Tout à coup les zouaves et les tirailleurs algériens bondissent sur l’ennemi. Bosquet dirige l’attaque que le commandant Barral appuie avec une batterie. Le général Canrobert est au milieu du feu, animant ses soldats par son exemple. Ils s’élancent à travers les broussailles, courent, rampent, disparaissent un instant pour reparaître plus terribles et semblent des lions déchaînés. L’ennemi est chargé avec ardeur. Les Anglais reprennent leurs positions. La victoire n’est plus aux Russes, mais nous ne la tenons pas encore, non plus. Tant s’en faut.

Le corps de siége est assailli, ses avant-postes culbutés et ses tranchées envahies par un corps sorti de la place à la faveur du brouillard. Une mêlée sanglante est engagée. Deux de nos batteries sont prises, huit canons encloués. Les troupes se replient en désordre, mais les Russes sont bientôt arrêtés par des détachements de marins qui reprennent une vigoureuse offensive et les chargent avec fureur. Les ennemis se débandent et sont rejetés pêle-mêle dans l’intérieur des batteries, dont les épaulements deviennent un obstacle à leur retraite. Entassés avec confusion dans cet espace étroit, ils sont massacrés au milieu de nos pièces. De tous côtés arrivent des détachements de marins. Les cadavres russes qui encombrent les batteries sont rejetés en dehors et les pièces que l’ennemi, dans sa précipitation, avait mal enclouées, sont aussitôt remises en état et commencent le feu sur les Russes, qui ne sont pas encore rentrés dans la place. Le général de Lourmel se met à leur poursuite jusqu’à trois cents mètres du bastion de la Quarantaine. Il tombe mortellement frappé et la retraite de sa brigade est couverte par les canons de nos marins.

TRAVAIL À FAIRE =>
A. D'après le texte, jusqu'à quelle distance du bastion de la Quarantaine le général de Lourmel poursuit-il les Russes ?
B. Présentez toutes les rangées ci-dessous sous forme de liste JSON de chaînes, avec une chaîne par ligne. Omettez les lignes vides et les images.

DONNÉES À TRAITER =>
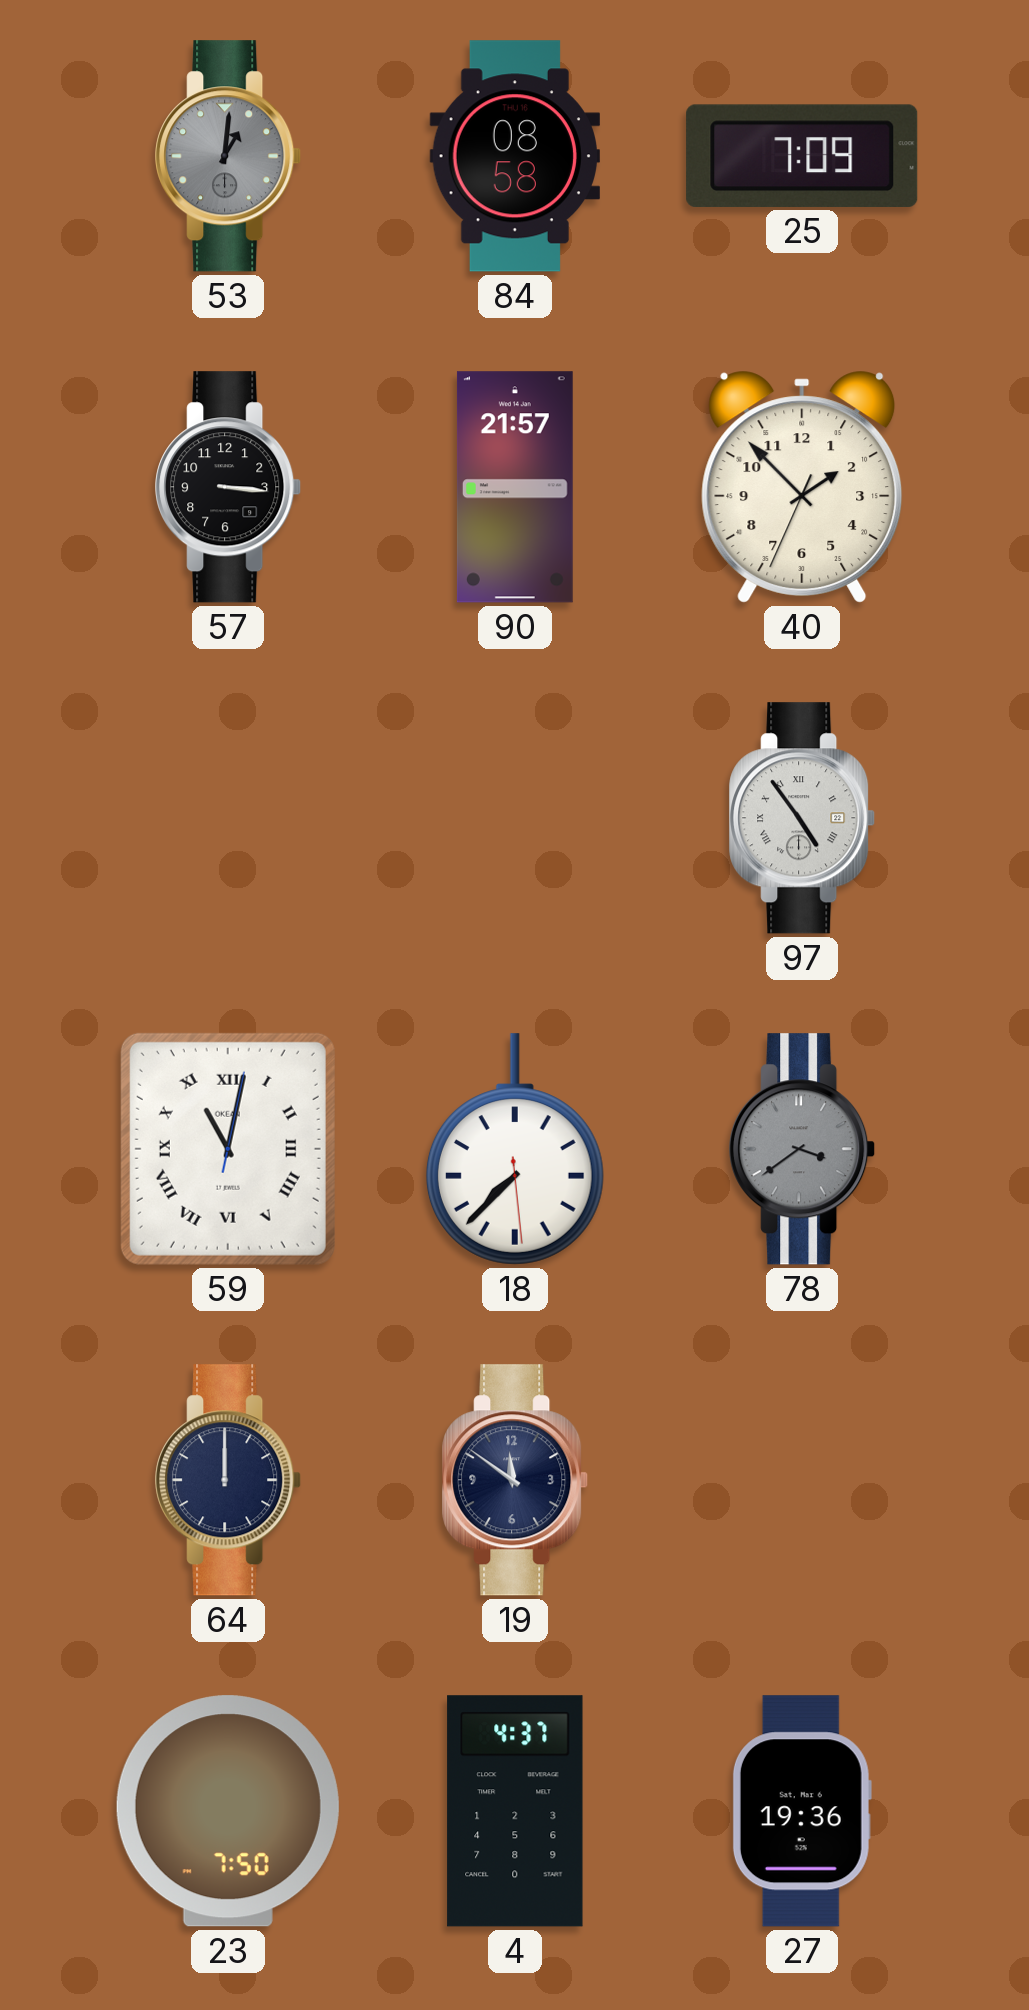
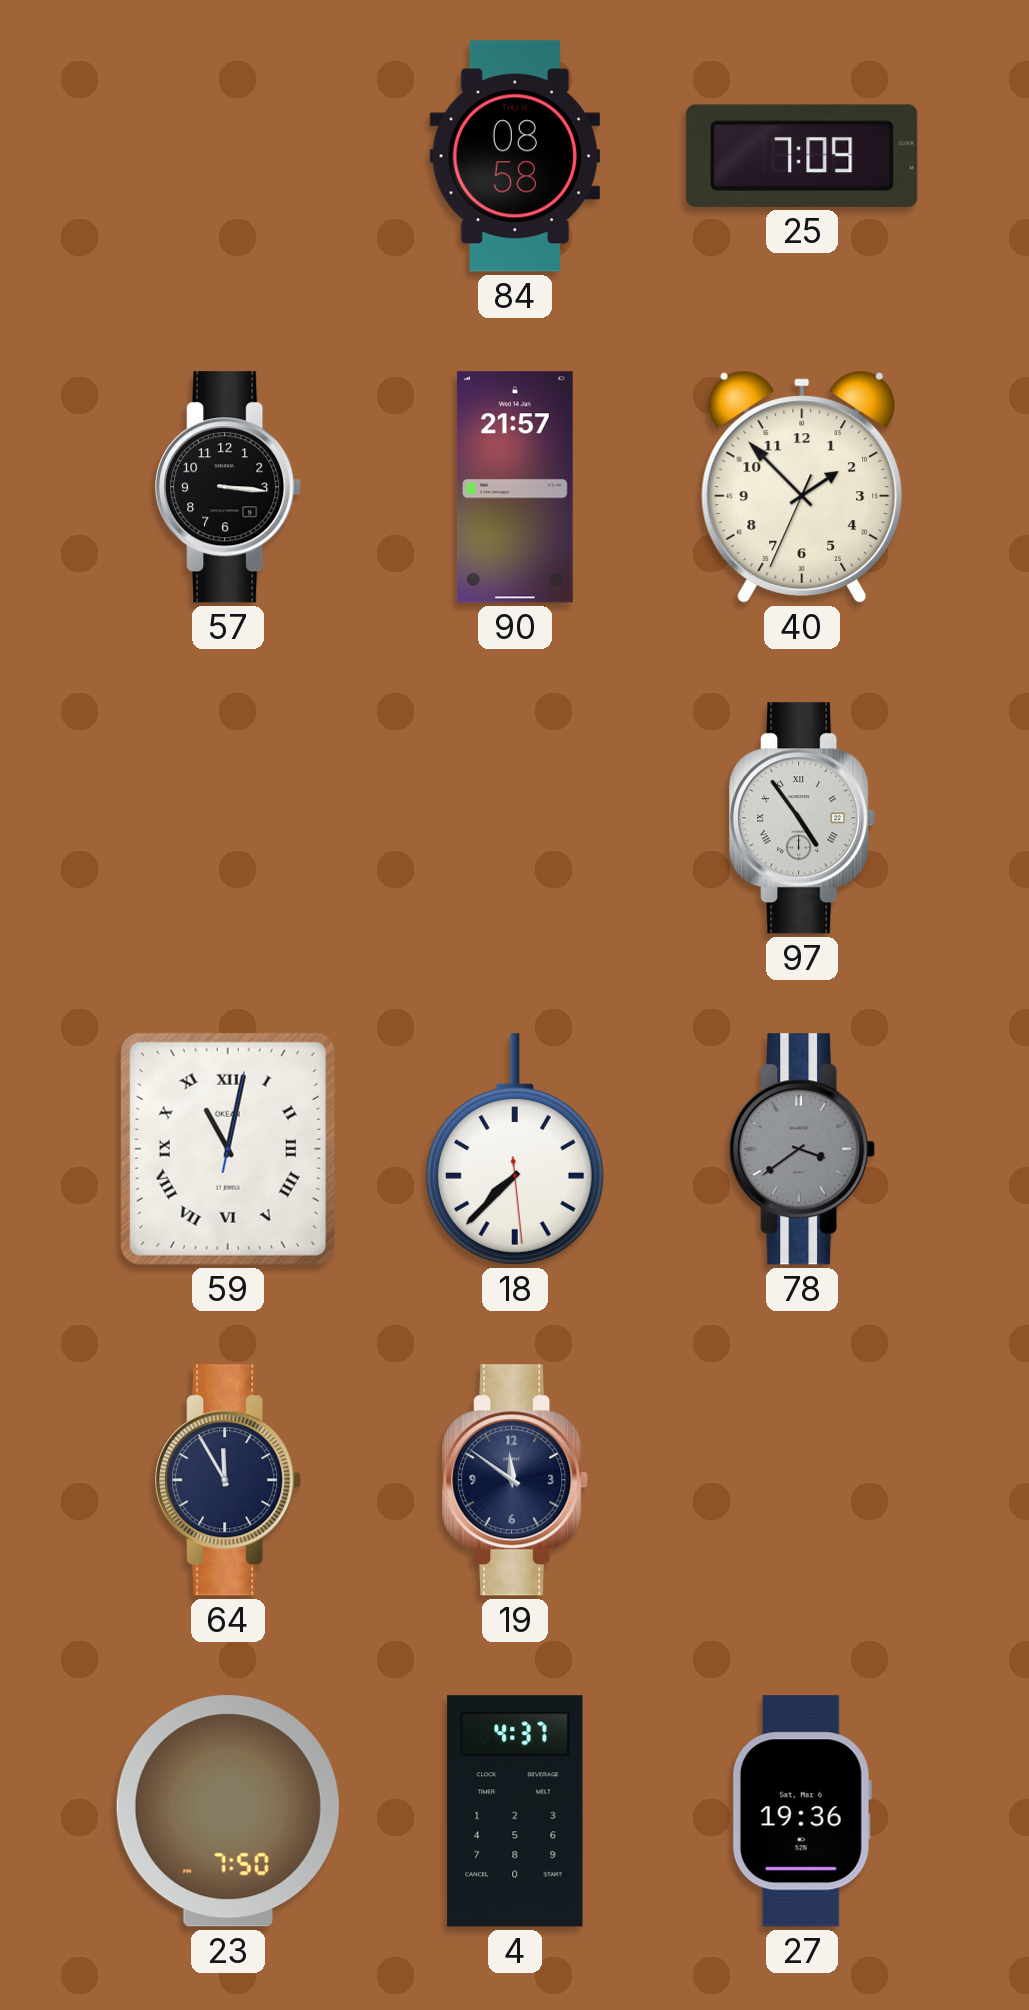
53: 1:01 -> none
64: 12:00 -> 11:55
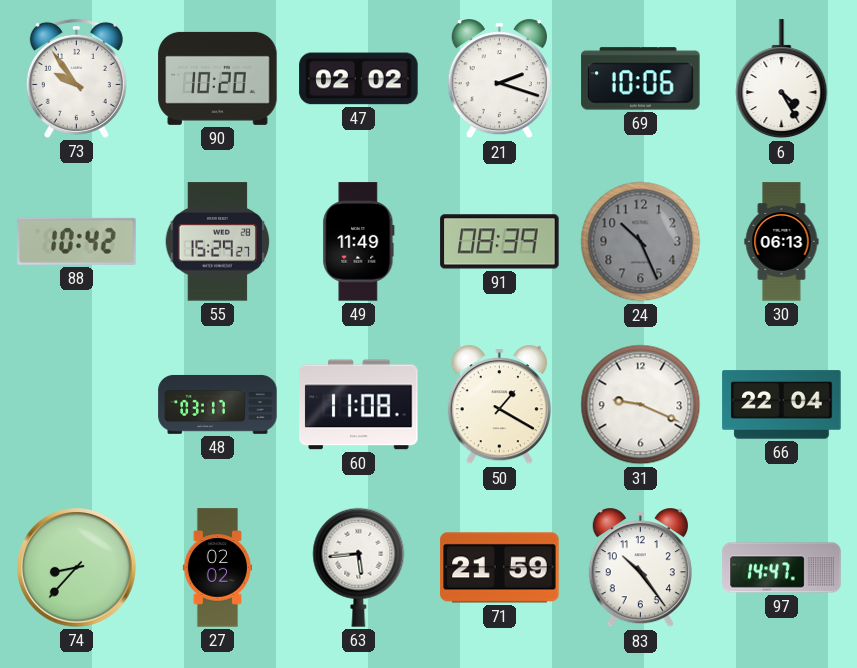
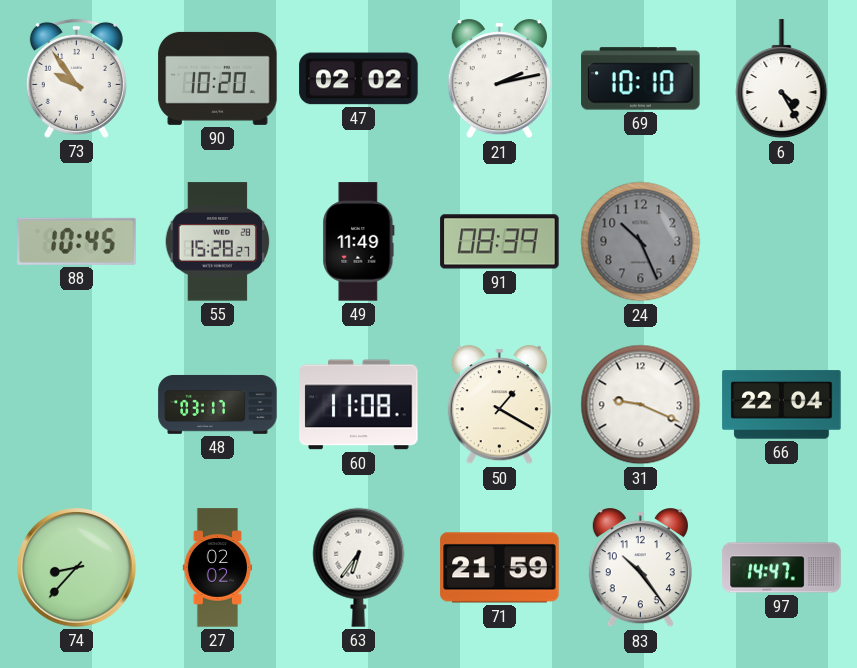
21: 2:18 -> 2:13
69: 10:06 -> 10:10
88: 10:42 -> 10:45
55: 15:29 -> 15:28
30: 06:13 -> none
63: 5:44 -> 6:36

RÉPONSES ATTENDUES =>
A. Il les poursuit jusqu'à trois cents mètres du bastion de la Quarantaine.

B.
[
  "53: 1:01 -> none",
  "64: 12:00 -> 11:55",
  "21: 2:18 -> 2:13",
  "69: 10:06 -> 10:10",
  "88: 10:42 -> 10:45",
  "55: 15:29 -> 15:28",
  "30: 06:13 -> none",
  "63: 5:44 -> 6:36"
]